(WHAT THE EXERCISE ASKS)
Leave out the pictures, and retype the remaining data exactly.

(EXERCISE DATA)
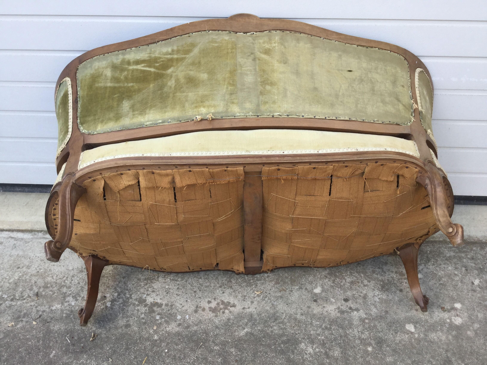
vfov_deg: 45.4
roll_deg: -1.6
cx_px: 244
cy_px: 182
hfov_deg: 58.4
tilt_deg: -39.6
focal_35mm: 31
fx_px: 436
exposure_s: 1/100
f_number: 2.4
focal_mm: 3.3
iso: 25
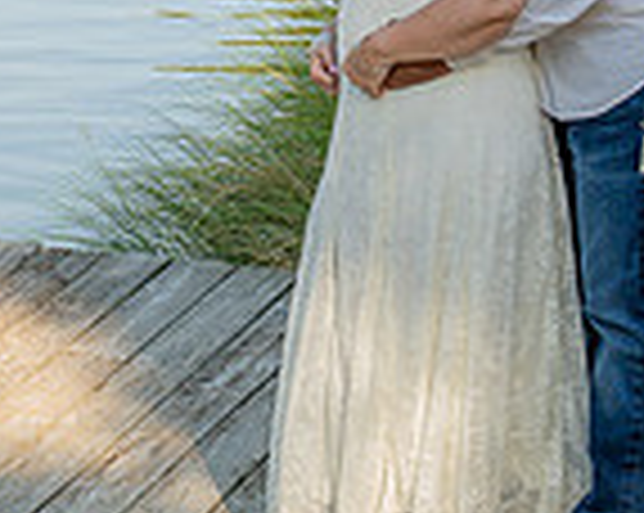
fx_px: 5805
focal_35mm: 305
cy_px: 27
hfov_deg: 6.3
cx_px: 65
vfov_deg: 5.1
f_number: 7.1
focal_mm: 57
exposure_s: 1/200
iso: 200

(WRITTEN SOLUTION)
vfov_deg: 45.4
roll_deg: -1.6
cx_px: 244
cy_px: 182
hfov_deg: 58.4
tilt_deg: -39.6
focal_35mm: 31
fx_px: 436
exposure_s: 1/100
f_number: 2.4
focal_mm: 3.3
iso: 25
fx_px: 5805
focal_35mm: 305
cy_px: 27
hfov_deg: 6.3
cx_px: 65
vfov_deg: 5.1
f_number: 7.1
focal_mm: 57
exposure_s: 1/200
iso: 200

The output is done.